Snippet 2 — Binary Classification Architecture
model = tf.keras.models.Sequential([ # Input layer automatically handles the 30 features from the dataset tf.keras.layers.Dense(32, activation='relu', input_shape=(X_train_scaled.shape[1],)), tf.keras.layers.Dense(16, activation='relu'), # Output layer for binary classification must have 1 neuron tf.keras.layers.Dense(1, activation='sigmoid') ]) model.compile(optimizer='adam', loss='binary_crossentropy', metrics=['accuracy'])
The network compresses the 30 clinical features down to 32 neurons, then to 16, and finally to 1. The sigmoid activation on the final neuron guarantees the output will be squashed strictly between 0 and 1, allowing it to be interpreted as the probability of the tumor being benign.

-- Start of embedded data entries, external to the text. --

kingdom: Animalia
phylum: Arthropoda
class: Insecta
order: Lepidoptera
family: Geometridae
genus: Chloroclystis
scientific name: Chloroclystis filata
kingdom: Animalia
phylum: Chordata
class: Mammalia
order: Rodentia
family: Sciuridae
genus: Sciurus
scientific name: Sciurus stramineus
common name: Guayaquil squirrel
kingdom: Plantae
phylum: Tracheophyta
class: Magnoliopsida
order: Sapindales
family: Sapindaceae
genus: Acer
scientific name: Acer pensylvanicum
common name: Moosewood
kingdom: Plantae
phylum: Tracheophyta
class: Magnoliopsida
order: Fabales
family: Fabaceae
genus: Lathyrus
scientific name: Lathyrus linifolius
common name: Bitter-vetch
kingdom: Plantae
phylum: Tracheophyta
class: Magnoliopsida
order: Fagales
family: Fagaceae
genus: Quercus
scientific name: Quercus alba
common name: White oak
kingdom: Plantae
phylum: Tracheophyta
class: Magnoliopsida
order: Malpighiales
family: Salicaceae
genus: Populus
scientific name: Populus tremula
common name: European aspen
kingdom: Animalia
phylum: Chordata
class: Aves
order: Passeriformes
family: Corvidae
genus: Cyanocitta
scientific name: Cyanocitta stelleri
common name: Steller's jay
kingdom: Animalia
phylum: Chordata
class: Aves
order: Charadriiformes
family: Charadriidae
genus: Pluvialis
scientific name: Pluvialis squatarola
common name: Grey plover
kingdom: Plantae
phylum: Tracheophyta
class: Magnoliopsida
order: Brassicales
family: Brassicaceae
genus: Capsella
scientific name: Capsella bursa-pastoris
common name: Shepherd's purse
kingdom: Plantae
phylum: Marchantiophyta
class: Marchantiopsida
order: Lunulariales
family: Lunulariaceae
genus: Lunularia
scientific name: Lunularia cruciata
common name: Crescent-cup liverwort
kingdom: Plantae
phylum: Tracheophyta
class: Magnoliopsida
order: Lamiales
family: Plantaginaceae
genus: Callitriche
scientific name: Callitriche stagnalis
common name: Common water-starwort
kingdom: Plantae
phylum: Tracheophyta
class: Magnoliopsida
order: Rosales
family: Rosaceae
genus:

Snippet 3 — Generating the Confusion Matrix
# 1. Get continuous probability predictions [e.g., 0.12, 0.89, 0.45] y_pred_prob = model.predict(X_test_scaled) # 2. Threshold probabilities at 0.5 to get crisp binary classes [e.g., 0, 1, 0] y_pred = (y_pred_prob > 0.5).astype(int) # 3. Compute array of True Positives, False Positives, etc. cm = confusion_matrix(y_test, y_pred)
Neural networks output floats. To compare the network's predictions against the true labels (which are crisp 0s and 1s), we must apply a threshold boundary. Values above 0.5 are classified as 1 (Benign), and values below 0.5 are classified as 0 (Malignant).
Expected Output
Training Logs: Text output showing the model training over 50 epochs. You will see the loss steadily dropping towards 0.05 and the accuracy climbing towards 98%.
Test Accuracy: A printed line displaying the model's accuracy on the unseen test dataset. Given the relatively clean nature of the Breast Cancer dataset and the use of scaling, this test accuracy typically exceeds 96% to 98%.
Confusion Matrix Heatmap: A colorful 2x2 grid generated by Seaborn. The top-left (True Malignant) and bottom-right (True Benign) squares will display high numbers, indicating correct predictions. The top-right and bottom-left squares (the errors) will contain numbers very close to zero, reflecting the model's high accuracy.